Close by there lived two brothers Freddie and Peter Troy, tradesmen who worked all week in Balbriggan and came home only for weekends.  They had a sister who was called Madge and she was married to a man called Ronald Rogers.  They had a son and two daughters.  They lived in Magennis Street and would visit the Troys on Sunday.  One daughter, Stella survived into adult life but the other children died young.  Also visiting the Troys were a brother and sister Bridie and Paddy Vickers who were the children of Joe the barber just mentioned.  This was about the year 1933.  Joe the barber was a fattish man with black, shiny hair and tanned skin.  He cut hair in a room at the back of the sweet shop, down past Converys in Upper North Street.’

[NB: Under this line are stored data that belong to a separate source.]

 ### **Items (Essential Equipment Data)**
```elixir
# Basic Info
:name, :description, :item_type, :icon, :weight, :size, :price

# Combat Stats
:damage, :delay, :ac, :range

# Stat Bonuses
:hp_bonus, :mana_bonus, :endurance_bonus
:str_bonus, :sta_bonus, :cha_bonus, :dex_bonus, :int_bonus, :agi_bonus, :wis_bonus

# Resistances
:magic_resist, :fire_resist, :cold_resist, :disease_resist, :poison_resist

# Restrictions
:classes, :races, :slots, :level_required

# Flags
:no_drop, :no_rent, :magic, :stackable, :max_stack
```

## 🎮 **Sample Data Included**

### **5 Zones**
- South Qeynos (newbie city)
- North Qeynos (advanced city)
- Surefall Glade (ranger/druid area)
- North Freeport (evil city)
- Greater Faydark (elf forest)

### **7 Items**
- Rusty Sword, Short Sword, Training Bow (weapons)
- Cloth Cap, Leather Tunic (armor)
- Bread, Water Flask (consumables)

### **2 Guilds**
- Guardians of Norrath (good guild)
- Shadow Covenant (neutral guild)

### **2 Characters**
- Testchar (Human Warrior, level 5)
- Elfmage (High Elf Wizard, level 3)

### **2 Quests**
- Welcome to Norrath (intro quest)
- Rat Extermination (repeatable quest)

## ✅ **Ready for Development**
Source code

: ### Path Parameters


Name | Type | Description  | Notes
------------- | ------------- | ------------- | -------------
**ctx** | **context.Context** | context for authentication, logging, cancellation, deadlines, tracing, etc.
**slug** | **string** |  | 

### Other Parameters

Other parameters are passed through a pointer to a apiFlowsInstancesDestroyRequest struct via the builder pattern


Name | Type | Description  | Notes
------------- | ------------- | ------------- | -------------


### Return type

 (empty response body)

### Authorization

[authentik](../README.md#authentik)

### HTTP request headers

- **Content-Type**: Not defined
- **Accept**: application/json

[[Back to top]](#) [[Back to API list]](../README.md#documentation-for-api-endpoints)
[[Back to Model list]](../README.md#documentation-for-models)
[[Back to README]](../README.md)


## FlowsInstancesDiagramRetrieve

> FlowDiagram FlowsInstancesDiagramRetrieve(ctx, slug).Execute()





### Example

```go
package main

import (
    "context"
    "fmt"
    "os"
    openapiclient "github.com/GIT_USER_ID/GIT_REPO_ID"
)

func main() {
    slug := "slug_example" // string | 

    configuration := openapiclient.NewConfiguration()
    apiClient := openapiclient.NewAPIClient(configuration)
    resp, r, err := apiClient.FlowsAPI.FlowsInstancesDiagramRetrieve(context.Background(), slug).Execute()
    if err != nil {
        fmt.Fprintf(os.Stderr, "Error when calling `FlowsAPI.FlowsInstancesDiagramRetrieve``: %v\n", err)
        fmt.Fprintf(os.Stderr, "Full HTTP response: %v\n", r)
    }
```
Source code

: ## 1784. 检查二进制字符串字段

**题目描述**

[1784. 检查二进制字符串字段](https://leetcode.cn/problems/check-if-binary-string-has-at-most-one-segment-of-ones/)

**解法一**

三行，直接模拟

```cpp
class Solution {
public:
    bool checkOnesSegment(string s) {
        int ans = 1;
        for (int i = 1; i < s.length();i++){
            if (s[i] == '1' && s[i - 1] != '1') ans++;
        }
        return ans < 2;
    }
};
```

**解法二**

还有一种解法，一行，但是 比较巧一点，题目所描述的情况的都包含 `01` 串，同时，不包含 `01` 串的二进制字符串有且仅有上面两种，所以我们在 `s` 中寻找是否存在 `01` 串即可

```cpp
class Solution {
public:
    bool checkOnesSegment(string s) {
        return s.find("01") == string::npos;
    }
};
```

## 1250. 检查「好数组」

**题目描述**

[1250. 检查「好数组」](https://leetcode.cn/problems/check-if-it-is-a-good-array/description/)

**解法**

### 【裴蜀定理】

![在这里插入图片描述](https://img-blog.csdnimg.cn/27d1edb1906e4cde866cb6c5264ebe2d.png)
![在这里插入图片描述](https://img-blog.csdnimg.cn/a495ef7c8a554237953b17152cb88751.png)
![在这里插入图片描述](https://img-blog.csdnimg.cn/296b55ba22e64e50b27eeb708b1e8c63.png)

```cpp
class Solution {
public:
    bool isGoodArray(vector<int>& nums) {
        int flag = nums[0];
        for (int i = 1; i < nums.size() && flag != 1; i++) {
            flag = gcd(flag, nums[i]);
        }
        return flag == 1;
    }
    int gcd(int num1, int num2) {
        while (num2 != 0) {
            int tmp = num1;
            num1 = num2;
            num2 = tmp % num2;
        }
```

Paul Mac [Guestbook!], a much younger man, tells me his parents in the 50s had one of the two houses, round the corner in Chapel Lane [the other was the Magills, John etc].  Ma Hughes’ name was Margaret.  Ma Hughes, in later life resided with her daughter Nellie in the small pensioner bungalows of Clanrye Avenue.  Ma died c. 1968.  Her daughter Mary Ellen [Nellie] died in 1985.  Another daughter Lily married a Mr Lennon and she lived to the ripe old age of 102, and is only recently deceased.